Für uns hat sich vielfach gezeigt, dass wir gegenseitig profitieren können und es erfüllt uns mit Stolz, dass die freundschaftlichen Kontakte sogar soweit gediehen sind, dass einige Mitglieder aus unterschiedlichen Regionen sich in Wohngemeinschaften zusammentun oder nach München ziehen, was bei den hiesigen Mietpreisen sicher nicht selbstverständlich ist.
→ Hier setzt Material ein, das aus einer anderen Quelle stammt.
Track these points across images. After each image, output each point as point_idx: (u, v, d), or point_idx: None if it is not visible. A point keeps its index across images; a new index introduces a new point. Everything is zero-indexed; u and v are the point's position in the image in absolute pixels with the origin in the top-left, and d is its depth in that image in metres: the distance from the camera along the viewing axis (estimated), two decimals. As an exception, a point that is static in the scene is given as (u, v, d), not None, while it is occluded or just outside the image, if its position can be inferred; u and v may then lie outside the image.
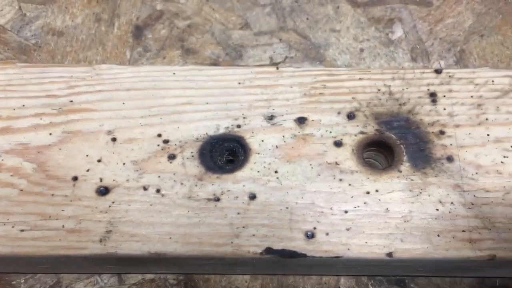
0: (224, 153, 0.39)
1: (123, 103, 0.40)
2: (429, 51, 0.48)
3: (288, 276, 0.41)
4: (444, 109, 0.40)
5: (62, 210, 0.36)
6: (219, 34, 0.51)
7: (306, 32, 0.51)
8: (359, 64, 0.48)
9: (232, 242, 0.36)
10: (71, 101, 0.40)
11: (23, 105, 0.40)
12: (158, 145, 0.39)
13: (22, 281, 0.41)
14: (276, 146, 0.39)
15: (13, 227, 0.36)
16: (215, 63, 0.49)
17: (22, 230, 0.36)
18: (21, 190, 0.37)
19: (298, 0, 0.52)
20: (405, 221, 0.36)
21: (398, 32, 0.49)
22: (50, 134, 0.39)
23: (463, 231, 0.36)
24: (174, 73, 0.41)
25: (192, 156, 0.38)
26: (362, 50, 0.50)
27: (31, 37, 0.51)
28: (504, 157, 0.38)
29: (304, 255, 0.35)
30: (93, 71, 0.41)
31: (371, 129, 0.39)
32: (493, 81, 0.41)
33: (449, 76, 0.41)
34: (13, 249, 0.35)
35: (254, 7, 0.53)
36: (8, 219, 0.36)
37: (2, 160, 0.38)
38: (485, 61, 0.47)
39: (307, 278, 0.41)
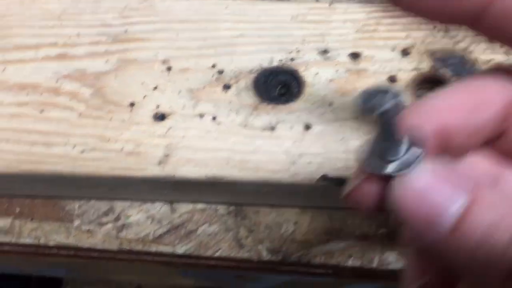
0: (278, 85, 0.39)
1: (177, 34, 0.40)
2: None
3: (337, 211, 0.42)
4: (501, 47, 0.40)
5: (121, 134, 0.37)
6: None
7: None
8: None
9: (288, 169, 0.36)
10: (126, 30, 0.41)
11: (78, 34, 0.40)
12: (213, 75, 0.39)
13: (76, 206, 0.42)
14: (330, 79, 0.39)
15: (73, 148, 0.37)
16: None
17: (83, 151, 0.36)
18: (80, 113, 0.38)
19: None
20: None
21: None
22: (106, 61, 0.39)
23: None
24: (226, 7, 0.41)
25: (247, 86, 0.39)
26: None
27: None
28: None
29: (359, 183, 0.36)
30: (146, 2, 0.41)
31: (425, 66, 0.39)
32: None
33: (504, 16, 0.41)
34: (74, 168, 0.36)
35: None
36: (68, 140, 0.37)
37: (61, 84, 0.39)
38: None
39: (356, 213, 0.42)
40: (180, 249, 0.41)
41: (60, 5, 0.41)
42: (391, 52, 0.40)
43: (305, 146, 0.37)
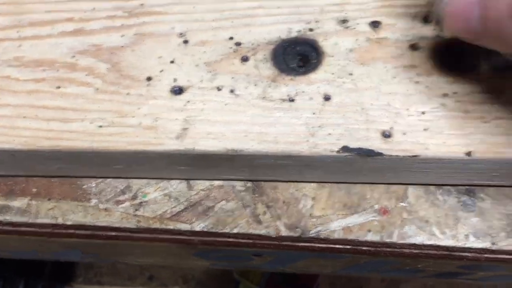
0: (296, 56, 0.39)
1: (194, 7, 0.40)
2: None
3: (355, 185, 0.41)
4: None
5: (138, 108, 0.37)
6: None
7: None
8: None
9: (308, 141, 0.35)
10: (142, 4, 0.40)
11: (94, 8, 0.40)
12: (230, 48, 0.39)
13: (93, 185, 0.42)
14: (350, 49, 0.38)
15: (91, 123, 0.36)
16: None
17: (100, 126, 0.36)
18: (97, 88, 0.37)
19: None
20: (485, 122, 0.35)
21: None
22: (122, 36, 0.39)
23: (545, 132, 0.35)
24: (243, -22, 0.41)
25: (265, 58, 0.38)
26: None
27: None
28: None
29: (381, 154, 0.35)
30: (162, -25, 0.41)
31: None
32: None
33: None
34: (92, 143, 0.36)
35: None
36: (85, 116, 0.36)
37: (77, 60, 0.38)
38: None
39: (374, 187, 0.41)
40: (198, 226, 0.41)
41: (75, -20, 0.41)
42: (412, 20, 0.39)
43: (325, 117, 0.36)
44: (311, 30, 0.39)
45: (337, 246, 0.41)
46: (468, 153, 0.35)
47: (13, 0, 0.40)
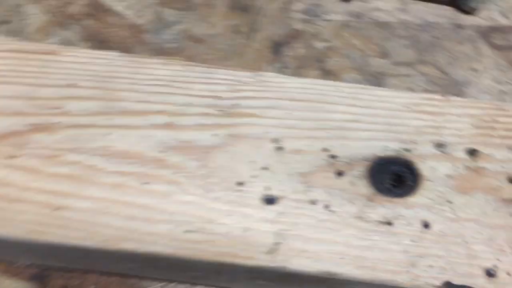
0: (392, 176, 0.37)
1: (289, 113, 0.39)
2: None
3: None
4: None
5: (228, 215, 0.35)
6: (357, 60, 0.50)
7: (445, 68, 0.50)
8: None
9: (408, 271, 0.33)
10: (236, 104, 0.39)
11: (187, 103, 0.39)
12: (325, 160, 0.37)
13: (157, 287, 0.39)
14: (449, 175, 0.37)
15: (176, 227, 0.34)
16: None
17: (186, 231, 0.34)
18: (185, 189, 0.36)
19: (436, 35, 0.51)
20: None
21: None
22: (215, 135, 0.38)
23: None
24: (338, 89, 0.40)
25: (361, 175, 0.37)
26: (503, 92, 0.49)
27: (171, 40, 0.50)
28: None
29: (485, 294, 0.33)
30: (258, 77, 0.40)
31: (547, 168, 0.37)
32: None
33: None
34: (177, 250, 0.34)
35: (391, 37, 0.52)
36: (171, 218, 0.34)
37: (166, 155, 0.37)
38: None
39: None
40: None
41: (171, 71, 0.40)
42: (509, 151, 0.38)
43: (425, 246, 0.34)
44: (407, 150, 0.38)
45: None
46: None
47: (105, 86, 0.39)
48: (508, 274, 0.34)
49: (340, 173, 0.37)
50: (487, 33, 0.51)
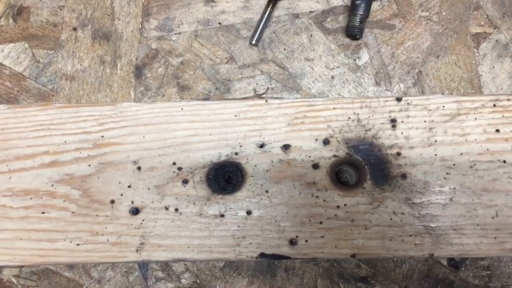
0: (225, 176, 0.50)
1: (143, 137, 0.50)
2: (391, 74, 0.56)
3: (276, 278, 0.54)
4: (402, 133, 0.49)
5: (106, 228, 0.48)
6: (208, 70, 0.59)
7: (284, 63, 0.59)
8: (330, 92, 0.56)
9: (234, 250, 0.48)
10: (102, 136, 0.50)
11: (65, 141, 0.50)
12: (174, 172, 0.50)
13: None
14: (266, 170, 0.49)
15: (70, 242, 0.48)
16: (207, 98, 0.58)
17: (78, 244, 0.48)
18: (73, 212, 0.49)
19: (276, 31, 0.58)
20: (365, 229, 0.47)
21: (364, 57, 0.57)
22: (89, 165, 0.50)
23: (410, 235, 0.47)
24: (182, 108, 0.51)
25: (201, 180, 0.49)
26: (333, 77, 0.58)
27: (48, 83, 0.59)
28: (447, 173, 0.48)
29: (289, 258, 0.47)
30: (117, 109, 0.51)
31: (342, 152, 0.49)
32: (443, 106, 0.50)
33: (408, 103, 0.50)
34: (72, 259, 0.48)
35: (237, 40, 0.60)
36: (66, 236, 0.48)
37: (55, 188, 0.49)
38: (439, 81, 0.55)
39: (292, 281, 0.54)
40: None
41: (48, 116, 0.51)
42: (315, 142, 0.50)
43: (247, 229, 0.48)
44: (236, 154, 0.50)
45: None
46: (353, 255, 0.47)
47: (1, 137, 0.50)
48: (306, 241, 0.48)
49: (185, 181, 0.49)
50: (320, 18, 0.58)
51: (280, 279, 0.52)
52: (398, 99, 0.50)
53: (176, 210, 0.49)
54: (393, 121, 0.50)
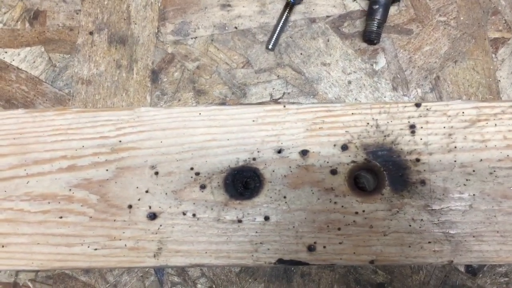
0: (243, 181, 0.50)
1: (161, 141, 0.50)
2: (408, 79, 0.56)
3: (292, 284, 0.53)
4: (421, 139, 0.49)
5: (123, 232, 0.48)
6: (224, 74, 0.59)
7: (300, 68, 0.59)
8: (347, 97, 0.56)
9: (252, 255, 0.47)
10: (120, 141, 0.50)
11: (83, 146, 0.50)
12: (191, 177, 0.49)
13: None
14: (284, 175, 0.49)
15: (88, 247, 0.48)
16: (223, 102, 0.57)
17: (95, 249, 0.48)
18: (91, 217, 0.49)
19: (292, 35, 0.58)
20: (384, 235, 0.47)
21: (381, 62, 0.57)
22: (107, 170, 0.50)
23: (429, 242, 0.47)
24: (200, 113, 0.51)
25: (219, 185, 0.49)
26: (350, 82, 0.58)
27: (64, 87, 0.59)
28: (467, 180, 0.48)
29: (307, 264, 0.47)
30: (135, 114, 0.51)
31: (360, 158, 0.49)
32: (463, 112, 0.49)
33: (427, 109, 0.50)
34: (90, 264, 0.48)
35: (253, 44, 0.60)
36: (84, 241, 0.48)
37: (73, 193, 0.49)
38: (457, 87, 0.54)
39: (308, 287, 0.53)
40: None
41: (65, 120, 0.51)
42: (333, 148, 0.49)
43: (265, 235, 0.48)
44: (254, 159, 0.50)
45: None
46: (371, 261, 0.47)
47: (17, 142, 0.51)
48: (324, 247, 0.47)
49: (203, 186, 0.49)
50: (337, 22, 0.58)
51: (296, 284, 0.52)
52: (417, 105, 0.50)
53: (194, 215, 0.48)
54: (412, 127, 0.49)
Wir würden uns freuen, wenn wir diesen Zusammenhalt innerhalb unserer Gruppe weiter fördern könnten, genauso würden wir es aber auch begrüßen, wenn er sich auch auf andere Bayern-Fans übertragen ließe und zwar unabhängig von der Herkunft, sondern nur davon, ob sie München im Herzen tragen.
Für eine starke und selbstbewusste Kurve, in der jede_r nach den eigenen Möglichkeiten den größtmöglichen Einsatz liefert.